[Entries taken from a collection]
-*-*-

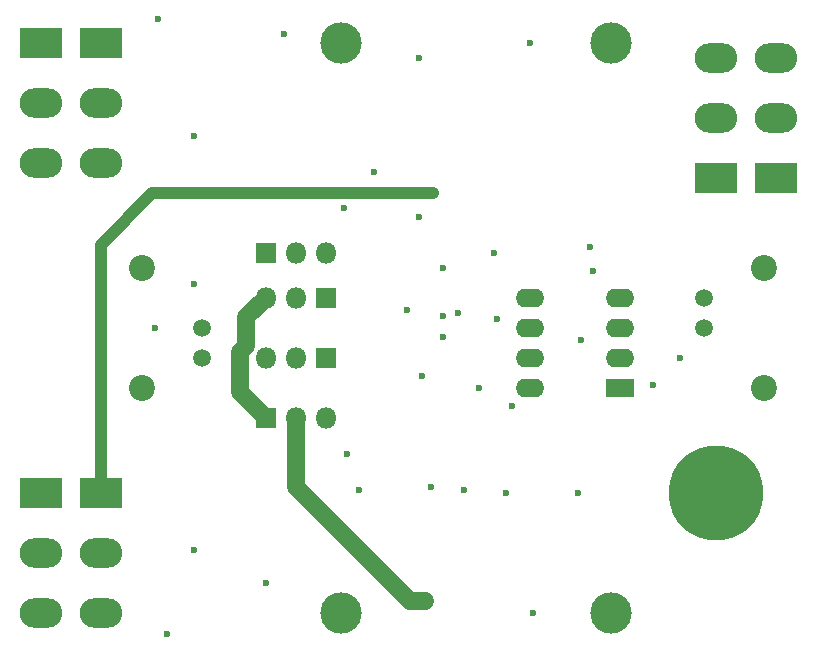
<source format=gbr>
G04 #@! TF.FileFunction,Copper,L3,Inr,Signal*
%FSLAX46Y46*%
G04 Gerber Fmt 4.6, Leading zero omitted, Abs format (unit mm)*
G04 Created by KiCad (PCBNEW 4.0.2-stable) date 10/6/2017 5:38:16 PM*
%MOMM*%
G01*
G04 APERTURE LIST*
%ADD10C,0.100000*%
%ADD11C,1.500000*%
%ADD12C,2.200000*%
%ADD13O,3.600000X2.500000*%
%ADD14R,3.600000X2.500000*%
%ADD15R,1.800000X1.800000*%
%ADD16O,1.800000X1.800000*%
%ADD17R,2.400000X1.600000*%
%ADD18O,2.400000X1.600000*%
%ADD19C,8.000000*%
%ADD20C,3.500000*%
%ADD21C,0.600000*%
%ADD22C,1.000000*%
%ADD23C,1.500000*%
G04 APERTURE END LIST*
D10*
D11*
X208600000Y-180340000D03*
X208600000Y-177800000D03*
D12*
X213680000Y-175260000D03*
X213680000Y-185420000D03*
D13*
X214630000Y-157480000D03*
X214630000Y-162560000D03*
D14*
X214630000Y-167640000D03*
X209550000Y-167640000D03*
D13*
X209550000Y-162560000D03*
X209550000Y-157480000D03*
X152400000Y-166370000D03*
X152400000Y-161290000D03*
D14*
X152400000Y-156210000D03*
X157480000Y-156210000D03*
D13*
X157480000Y-161290000D03*
X157480000Y-166370000D03*
X152400000Y-204470000D03*
X152400000Y-199390000D03*
D14*
X152400000Y-194310000D03*
X157480000Y-194310000D03*
D13*
X157480000Y-199390000D03*
X157480000Y-204470000D03*
D11*
X166050000Y-180340000D03*
X166050000Y-182880000D03*
D12*
X160970000Y-185420000D03*
X160970000Y-175260000D03*
D15*
X171450000Y-173990000D03*
D16*
X173990000Y-173990000D03*
X176530000Y-173990000D03*
D15*
X171450000Y-187960000D03*
D16*
X173990000Y-187960000D03*
X176530000Y-187960000D03*
D15*
X176530000Y-177800000D03*
D16*
X173990000Y-177800000D03*
X171450000Y-177800000D03*
D15*
X176530000Y-182880000D03*
D16*
X173990000Y-182880000D03*
X171450000Y-182880000D03*
D17*
X201422000Y-185420000D03*
D18*
X193802000Y-177800000D03*
X201422000Y-182880000D03*
X193802000Y-180340000D03*
X201422000Y-180340000D03*
X193802000Y-182880000D03*
X201422000Y-177800000D03*
X193802000Y-185420000D03*
D19*
X209550000Y-194310000D03*
D20*
X200660000Y-156210000D03*
X177800000Y-156210000D03*
X200660000Y-204470000D03*
X177800000Y-204470000D03*
D21*
X165354000Y-199136000D03*
X197866000Y-194310000D03*
X191770000Y-194310000D03*
X198120000Y-181356000D03*
X165354000Y-164084000D03*
X162052000Y-180340000D03*
X165354000Y-176657000D03*
X194056000Y-204470000D03*
X163068000Y-206248000D03*
X162306000Y-154178000D03*
X193802000Y-156210000D03*
X172974000Y-155448000D03*
X171450000Y-201930000D03*
X179324000Y-194056000D03*
X178308000Y-191008000D03*
X180594000Y-167132000D03*
X178054000Y-170180000D03*
X184404000Y-170942000D03*
X189484000Y-185420000D03*
X190754000Y-173990000D03*
X191008000Y-179578000D03*
X186436000Y-179324000D03*
X198882000Y-173482000D03*
X199136000Y-175514000D03*
X204216000Y-185166000D03*
X206502000Y-182880000D03*
X192278000Y-186944000D03*
X185572400Y-168960800D03*
X186436000Y-175260000D03*
X185420000Y-193802000D03*
X186436000Y-181102000D03*
X188214000Y-194056000D03*
X187706000Y-179070000D03*
X184658000Y-184404000D03*
X183388000Y-178816000D03*
X184404000Y-157480000D03*
X184912000Y-203454000D03*
D22*
X185572400Y-168960800D02*
X161848800Y-168960800D01*
X161848800Y-168960800D02*
X157480000Y-173329600D01*
X157480000Y-173329600D02*
X157480000Y-194310000D01*
D23*
X171450000Y-177800000D02*
X169799000Y-179451000D01*
X169291000Y-185801000D02*
X171450000Y-187960000D01*
X169291000Y-182372000D02*
X169291000Y-185801000D01*
X169799000Y-181864000D02*
X169291000Y-182372000D01*
X169799000Y-179451000D02*
X169799000Y-181864000D01*
X173990000Y-187960000D02*
X173990000Y-193802000D01*
X173990000Y-193802000D02*
X183642000Y-203454000D01*
X183642000Y-203454000D02*
X184912000Y-203454000D01*
M02*

</source>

-*-*-

= Exercise objective =
From the records above, retype only the lines starting at the line that contains "X209550000Y-162560000D03*" and ending at the line that contains "X152400000Y-204470000D03*", both included.

= Solution to this problem =
X209550000Y-162560000D03*
X209550000Y-157480000D03*
X152400000Y-166370000D03*
X152400000Y-161290000D03*
D14*
X152400000Y-156210000D03*
X157480000Y-156210000D03*
D13*
X157480000Y-161290000D03*
X157480000Y-166370000D03*
X152400000Y-204470000D03*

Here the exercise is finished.